Several tests confirm that the proposed obfuscation methods effectively secure RTL code while preserving its correctness. Compared with other obfuscation tools, the proposed methods are able to perform multiple complex obfuscation operations with low overheads, although they do not have advantages in terms of space occupancy and obfuscation time. In inter-method comparisons, the obfuscation methods in this paper exhibit greater diversity, showcasing enhanced code protection abilities and heightened practical application potential.

6. Conclusions

This paper introduces several RTL code obfuscation methods based on the XML syntax tree. Specifically, four types of methods, namely, layout obfuscation, parameter obfuscation, critical path obfuscation, and code increment obfuscation, are proposed to change the presentation of the original code, while other strategies are used to further enhance the robustness of the obfuscated code. These proposed obfuscation methods for RTL code are effective in preventing intellectual property infringement and protecting individual or collective interests, improving practicality and making it easier to automate.

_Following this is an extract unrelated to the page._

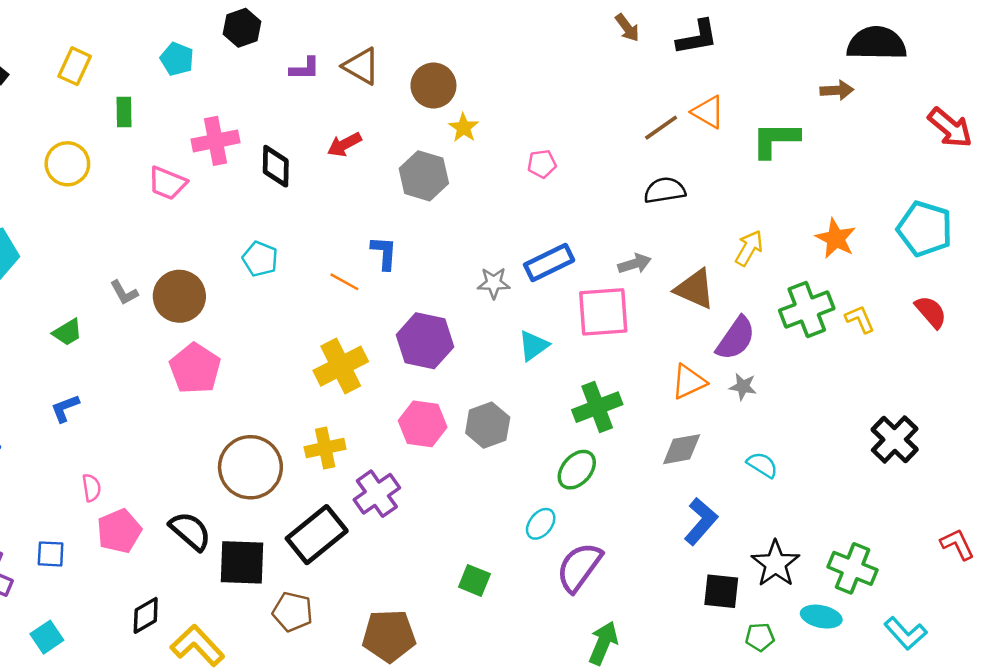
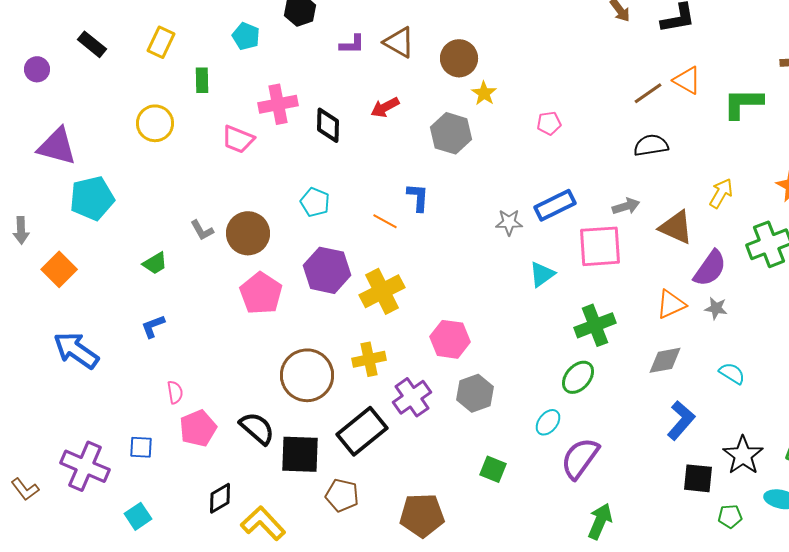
purple hexagon: (425, 341) -> (327, 270), moved
gray hexagon: (488, 425) -> (475, 393), moved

The reliability of these obfuscation methods is demonstrated through experiments on multiple IP cores using a self-developed obfuscation tool. The methods are characterized by high obfuscation coverage and preservation of compiler indicative Comments. Comparative experiments highlight the distinct advantages of the proposed obfuscation methods, making them suitable for RTL code protection tasks in real-world scenarios.

Moving forward, research work will innovate in obfuscation methods and explore dynamic obfuscation techniques that can dynamically modify code at runtime.